--- Work request ---
Please print the whole listing below exactly as it stands.
Information provided Start Marker
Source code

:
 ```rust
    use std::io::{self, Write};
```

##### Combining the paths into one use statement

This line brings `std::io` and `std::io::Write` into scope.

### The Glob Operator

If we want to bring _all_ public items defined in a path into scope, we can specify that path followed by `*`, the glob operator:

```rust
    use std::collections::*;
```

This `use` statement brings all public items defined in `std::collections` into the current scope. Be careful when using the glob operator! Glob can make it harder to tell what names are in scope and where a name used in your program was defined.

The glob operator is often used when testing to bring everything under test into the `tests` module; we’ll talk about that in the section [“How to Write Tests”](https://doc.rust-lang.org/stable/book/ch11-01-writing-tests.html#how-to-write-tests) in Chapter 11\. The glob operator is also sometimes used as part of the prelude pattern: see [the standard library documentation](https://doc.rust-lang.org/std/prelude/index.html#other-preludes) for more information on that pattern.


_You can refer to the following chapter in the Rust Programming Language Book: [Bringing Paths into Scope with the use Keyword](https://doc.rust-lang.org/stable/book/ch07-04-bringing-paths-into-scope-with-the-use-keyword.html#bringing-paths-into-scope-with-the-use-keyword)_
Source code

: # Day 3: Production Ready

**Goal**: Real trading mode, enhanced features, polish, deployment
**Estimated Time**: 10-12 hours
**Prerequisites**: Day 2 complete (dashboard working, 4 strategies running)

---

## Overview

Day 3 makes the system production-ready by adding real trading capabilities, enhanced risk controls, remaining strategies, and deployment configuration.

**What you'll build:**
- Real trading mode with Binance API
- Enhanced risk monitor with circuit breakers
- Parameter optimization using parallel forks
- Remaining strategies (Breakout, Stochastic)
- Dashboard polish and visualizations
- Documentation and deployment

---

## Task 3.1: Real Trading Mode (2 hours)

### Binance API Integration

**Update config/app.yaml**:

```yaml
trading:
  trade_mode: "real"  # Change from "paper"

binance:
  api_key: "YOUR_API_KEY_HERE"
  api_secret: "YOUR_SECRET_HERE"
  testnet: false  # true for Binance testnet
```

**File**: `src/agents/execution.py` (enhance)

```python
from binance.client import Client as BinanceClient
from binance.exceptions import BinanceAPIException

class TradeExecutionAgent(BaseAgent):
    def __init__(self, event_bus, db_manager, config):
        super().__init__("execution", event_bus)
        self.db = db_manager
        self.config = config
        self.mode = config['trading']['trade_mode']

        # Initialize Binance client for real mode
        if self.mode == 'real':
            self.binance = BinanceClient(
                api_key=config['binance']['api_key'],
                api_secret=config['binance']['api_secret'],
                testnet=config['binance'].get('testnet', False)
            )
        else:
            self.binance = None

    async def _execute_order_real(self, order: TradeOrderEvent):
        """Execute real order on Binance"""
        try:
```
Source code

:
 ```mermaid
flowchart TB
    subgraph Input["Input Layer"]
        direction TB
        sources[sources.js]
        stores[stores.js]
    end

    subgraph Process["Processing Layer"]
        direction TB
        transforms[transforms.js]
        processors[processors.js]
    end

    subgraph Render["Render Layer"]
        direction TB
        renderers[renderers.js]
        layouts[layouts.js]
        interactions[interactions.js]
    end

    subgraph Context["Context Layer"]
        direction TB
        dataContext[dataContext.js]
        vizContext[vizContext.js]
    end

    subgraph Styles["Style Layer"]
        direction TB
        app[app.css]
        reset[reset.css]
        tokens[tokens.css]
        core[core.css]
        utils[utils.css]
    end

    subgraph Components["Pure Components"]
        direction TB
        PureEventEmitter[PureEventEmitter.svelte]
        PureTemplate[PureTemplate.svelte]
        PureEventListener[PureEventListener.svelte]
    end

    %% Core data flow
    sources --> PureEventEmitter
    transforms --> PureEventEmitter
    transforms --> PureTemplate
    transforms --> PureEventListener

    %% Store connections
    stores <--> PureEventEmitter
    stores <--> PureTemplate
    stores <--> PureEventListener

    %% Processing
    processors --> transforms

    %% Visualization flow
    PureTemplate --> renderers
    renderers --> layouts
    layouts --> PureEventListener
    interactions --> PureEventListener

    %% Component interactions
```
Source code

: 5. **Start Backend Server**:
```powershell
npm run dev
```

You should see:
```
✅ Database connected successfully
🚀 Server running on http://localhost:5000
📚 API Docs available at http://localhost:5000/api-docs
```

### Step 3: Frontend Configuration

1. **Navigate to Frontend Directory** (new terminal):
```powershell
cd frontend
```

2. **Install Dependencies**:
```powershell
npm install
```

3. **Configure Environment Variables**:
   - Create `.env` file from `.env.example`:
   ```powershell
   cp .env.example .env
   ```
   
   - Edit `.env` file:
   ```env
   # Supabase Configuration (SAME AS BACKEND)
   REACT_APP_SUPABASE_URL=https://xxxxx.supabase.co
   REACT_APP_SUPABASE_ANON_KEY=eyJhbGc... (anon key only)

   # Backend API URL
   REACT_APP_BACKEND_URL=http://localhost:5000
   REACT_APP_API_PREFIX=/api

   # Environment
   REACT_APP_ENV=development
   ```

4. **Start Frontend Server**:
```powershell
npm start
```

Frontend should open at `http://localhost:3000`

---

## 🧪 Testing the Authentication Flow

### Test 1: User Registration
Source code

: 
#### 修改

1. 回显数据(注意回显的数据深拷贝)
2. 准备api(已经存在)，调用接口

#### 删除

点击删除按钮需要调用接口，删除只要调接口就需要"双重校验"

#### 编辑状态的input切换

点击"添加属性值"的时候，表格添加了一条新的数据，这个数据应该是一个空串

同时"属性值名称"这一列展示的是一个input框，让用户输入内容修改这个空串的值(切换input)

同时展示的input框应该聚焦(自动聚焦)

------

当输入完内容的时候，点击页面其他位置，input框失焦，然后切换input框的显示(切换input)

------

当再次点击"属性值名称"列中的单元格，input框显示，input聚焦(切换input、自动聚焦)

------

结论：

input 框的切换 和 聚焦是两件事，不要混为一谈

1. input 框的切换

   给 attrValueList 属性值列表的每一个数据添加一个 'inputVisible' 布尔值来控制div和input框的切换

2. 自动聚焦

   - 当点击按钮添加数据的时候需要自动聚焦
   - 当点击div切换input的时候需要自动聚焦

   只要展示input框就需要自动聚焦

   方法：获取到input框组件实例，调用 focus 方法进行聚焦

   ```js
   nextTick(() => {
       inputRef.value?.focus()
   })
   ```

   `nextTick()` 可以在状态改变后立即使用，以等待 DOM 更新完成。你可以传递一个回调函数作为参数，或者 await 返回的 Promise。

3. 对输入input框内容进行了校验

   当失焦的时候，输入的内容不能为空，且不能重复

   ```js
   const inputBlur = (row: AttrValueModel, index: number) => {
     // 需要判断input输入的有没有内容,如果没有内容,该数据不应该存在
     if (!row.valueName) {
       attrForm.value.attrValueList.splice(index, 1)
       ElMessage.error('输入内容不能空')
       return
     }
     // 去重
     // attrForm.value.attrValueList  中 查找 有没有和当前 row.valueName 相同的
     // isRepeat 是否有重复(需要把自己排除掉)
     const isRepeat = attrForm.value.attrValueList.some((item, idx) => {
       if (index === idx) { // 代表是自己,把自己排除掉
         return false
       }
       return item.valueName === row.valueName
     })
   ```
Information provided End Marker
--- Response to the exercise ---
Source code

:
 ```rust
    use std::io::{self, Write};
```

##### Combining the paths into one use statement

This line brings `std::io` and `std::io::Write` into scope.

### The Glob Operator

If we want to bring _all_ public items defined in a path into scope, we can specify that path followed by `*`, the glob operator:

```rust
    use std::collections::*;
```

This `use` statement brings all public items defined in `std::collections` into the current scope. Be careful when using the glob operator! Glob can make it harder to tell what names are in scope and where a name used in your program was defined.

The glob operator is often used when testing to bring everything under test into the `tests` module; we’ll talk about that in the section [“How to Write Tests”](https://doc.rust-lang.org/stable/book/ch11-01-writing-tests.html#how-to-write-tests) in Chapter 11\. The glob operator is also sometimes used as part of the prelude pattern: see [the standard library documentation](https://doc.rust-lang.org/std/prelude/index.html#other-preludes) for more information on that pattern.


_You can refer to the following chapter in the Rust Programming Language Book: [Bringing Paths into Scope with the use Keyword](https://doc.rust-lang.org/stable/book/ch07-04-bringing-paths-into-scope-with-the-use-keyword.html#bringing-paths-into-scope-with-the-use-keyword)_
Source code

: # Day 3: Production Ready

**Goal**: Real trading mode, enhanced features, polish, deployment
**Estimated Time**: 10-12 hours
**Prerequisites**: Day 2 complete (dashboard working, 4 strategies running)

---

## Overview

Day 3 makes the system production-ready by adding real trading capabilities, enhanced risk controls, remaining strategies, and deployment configuration.

**What you'll build:**
- Real trading mode with Binance API
- Enhanced risk monitor with circuit breakers
- Parameter optimization using parallel forks
- Remaining strategies (Breakout, Stochastic)
- Dashboard polish and visualizations
- Documentation and deployment

---

## Task 3.1: Real Trading Mode (2 hours)

### Binance API Integration

**Update config/app.yaml**:

```yaml
trading:
  trade_mode: "real"  # Change from "paper"

binance:
  api_key: "YOUR_API_KEY_HERE"
  api_secret: "YOUR_SECRET_HERE"
  testnet: false  # true for Binance testnet
```

**File**: `src/agents/execution.py` (enhance)

```python
from binance.client import Client as BinanceClient
from binance.exceptions import BinanceAPIException

class TradeExecutionAgent(BaseAgent):
    def __init__(self, event_bus, db_manager, config):
        super().__init__("execution", event_bus)
        self.db = db_manager
        self.config = config
        self.mode = config['trading']['trade_mode']

        # Initialize Binance client for real mode
        if self.mode == 'real':
            self.binance = BinanceClient(
                api_key=config['binance']['api_key'],
                api_secret=config['binance']['api_secret'],
                testnet=config['binance'].get('testnet', False)
            )
        else:
            self.binance = None

    async def _execute_order_real(self, order: TradeOrderEvent):
        """Execute real order on Binance"""
        try:
```
Source code

:
 ```mermaid
flowchart TB
    subgraph Input["Input Layer"]
        direction TB
        sources[sources.js]
        stores[stores.js]
    end

    subgraph Process["Processing Layer"]
        direction TB
        transforms[transforms.js]
        processors[processors.js]
    end

    subgraph Render["Render Layer"]
        direction TB
        renderers[renderers.js]
        layouts[layouts.js]
        interactions[interactions.js]
    end

    subgraph Context["Context Layer"]
        direction TB
        dataContext[dataContext.js]
        vizContext[vizContext.js]
    end

    subgraph Styles["Style Layer"]
        direction TB
        app[app.css]
        reset[reset.css]
        tokens[tokens.css]
        core[core.css]
        utils[utils.css]
    end

    subgraph Components["Pure Components"]
        direction TB
        PureEventEmitter[PureEventEmitter.svelte]
        PureTemplate[PureTemplate.svelte]
        PureEventListener[PureEventListener.svelte]
    end

    %% Core data flow
    sources --> PureEventEmitter
    transforms --> PureEventEmitter
    transforms --> PureTemplate
    transforms --> PureEventListener

    %% Store connections
    stores <--> PureEventEmitter
    stores <--> PureTemplate
    stores <--> PureEventListener

    %% Processing
    processors --> transforms

    %% Visualization flow
    PureTemplate --> renderers
    renderers --> layouts
    layouts --> PureEventListener
    interactions --> PureEventListener

    %% Component interactions
```
Source code

: 5. **Start Backend Server**:
```powershell
npm run dev
```

You should see:
```
✅ Database connected successfully
🚀 Server running on http://localhost:5000
📚 API Docs available at http://localhost:5000/api-docs
```

### Step 3: Frontend Configuration

1. **Navigate to Frontend Directory** (new terminal):
```powershell
cd frontend
```

2. **Install Dependencies**:
```powershell
npm install
```

3. **Configure Environment Variables**:
   - Create `.env` file from `.env.example`:
   ```powershell
   cp .env.example .env
   ```
   
   - Edit `.env` file:
   ```env
   # Supabase Configuration (SAME AS BACKEND)
   REACT_APP_SUPABASE_URL=https://xxxxx.supabase.co
   REACT_APP_SUPABASE_ANON_KEY=eyJhbGc... (anon key only)

   # Backend API URL
   REACT_APP_BACKEND_URL=http://localhost:5000
   REACT_APP_API_PREFIX=/api

   # Environment
   REACT_APP_ENV=development
   ```

4. **Start Frontend Server**:
```powershell
npm start
```

Frontend should open at `http://localhost:3000`

---

## 🧪 Testing the Authentication Flow

### Test 1: User Registration
Source code

: 
#### 修改

1. 回显数据(注意回显的数据深拷贝)
2. 准备api(已经存在)，调用接口

#### 删除

点击删除按钮需要调用接口，删除只要调接口就需要"双重校验"

#### 编辑状态的input切换

点击"添加属性值"的时候，表格添加了一条新的数据，这个数据应该是一个空串

同时"属性值名称"这一列展示的是一个input框，让用户输入内容修改这个空串的值(切换input)

同时展示的input框应该聚焦(自动聚焦)

------

当输入完内容的时候，点击页面其他位置，input框失焦，然后切换input框的显示(切换input)

------

当再次点击"属性值名称"列中的单元格，input框显示，input聚焦(切换input、自动聚焦)

------

结论：

input 框的切换 和 聚焦是两件事，不要混为一谈

1. input 框的切换

   给 attrValueList 属性值列表的每一个数据添加一个 'inputVisible' 布尔值来控制div和input框的切换

2. 自动聚焦

   - 当点击按钮添加数据的时候需要自动聚焦
   - 当点击div切换input的时候需要自动聚焦

   只要展示input框就需要自动聚焦

   方法：获取到input框组件实例，调用 focus 方法进行聚焦

   ```js
   nextTick(() => {
       inputRef.value?.focus()
   })
   ```

   `nextTick()` 可以在状态改变后立即使用，以等待 DOM 更新完成。你可以传递一个回调函数作为参数，或者 await 返回的 Promise。

3. 对输入input框内容进行了校验

   当失焦的时候，输入的内容不能为空，且不能重复

   ```js
   const inputBlur = (row: AttrValueModel, index: number) => {
     // 需要判断input输入的有没有内容,如果没有内容,该数据不应该存在
     if (!row.valueName) {
       attrForm.value.attrValueList.splice(index, 1)
       ElMessage.error('输入内容不能空')
       return
     }
     // 去重
     // attrForm.value.attrValueList  中 查找 有没有和当前 row.valueName 相同的
     // isRepeat 是否有重复(需要把自己排除掉)
     const isRepeat = attrForm.value.attrValueList.some((item, idx) => {
       if (index === idx) { // 代表是自己,把自己排除掉
         return false
       }
       return item.valueName === row.valueName
     })
   ```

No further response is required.